9.1 Reproduce Severe October Flood at Voss in Western Norway 2014 by a Fully Coupled Atmosphere–Hydrological Modeling System

Wednesday, 10 January 2018: 12:00 AM
Room 18B (ACC) (Austin, Texas)
Lu Li, Uni Research, Bergen, Norway; and M. Pontoppidan

During the last week of October 2014, western Norway suffered major flooding after 4 days of intense rainfall. Voss was one of the main villages, which were severely affected. A large amount of rain saturated the soil and caused severe flooding, which destructed houses, bridges and roads. In Odda houses were flushed out into the roaring river and people in villages on the west coast were isolated for days. The impact of the heavy rainfall and the flooding resulted in damage of hundreds of millions Norwegian kroner.

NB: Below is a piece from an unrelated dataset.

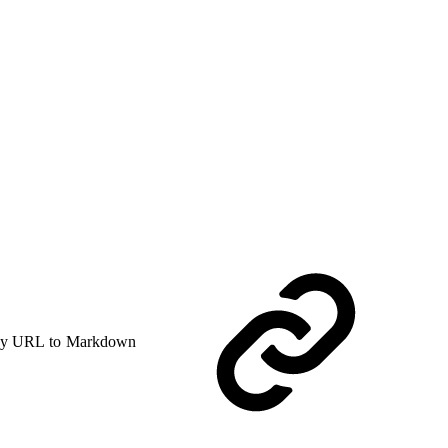
y URL to Markdown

In this study, we applied a fully coupled WRF-Hydro modelling system at four well-monitored catchments in Voss to reproduce this flood event. Due to the traditional separation of hydrological and atmospheric modelling communities, significant gaps exist in our knowledge of the full-chain responses to hydrometeorological extremes, from circulation/transport to discharge. The WRF-Hydro modelling system is a community-based model-coupling framework designed to link multi-scale process models of the atmosphere and terrestrial hydrology, which have been developed to address these gaps (Gochis et al., 2014). The objectives of this study are (1) to understand the meteorological and hydrological dynamical processes that led to this extreme event; (2) to explore the fluxes circulation between atmosphere and land surface by comparing the fully coupled WRF-Hydro mode with the offline WRF-Hydro mode (WRF-only). In order to fulfill the requirement of the complex orography at western Norway, it is downscaled to convection permitting scales at 3 km in a nested domain. Prior to performing the fully coupled WRF-Hydro, the offline WRF-Hydro was calibrated and validated by observed streamflow. The simulations with/without spectral nudging under the coupled/uncoupled model system have also been discussed. The performance of quantitative precipitation estimates and hydrological forecast products were further analyzed. At the end, we compared precipitation, runoff, soil moisture and land surface heat fluxes between the offline (WRF only) and coupled WRF-Hydro simulations.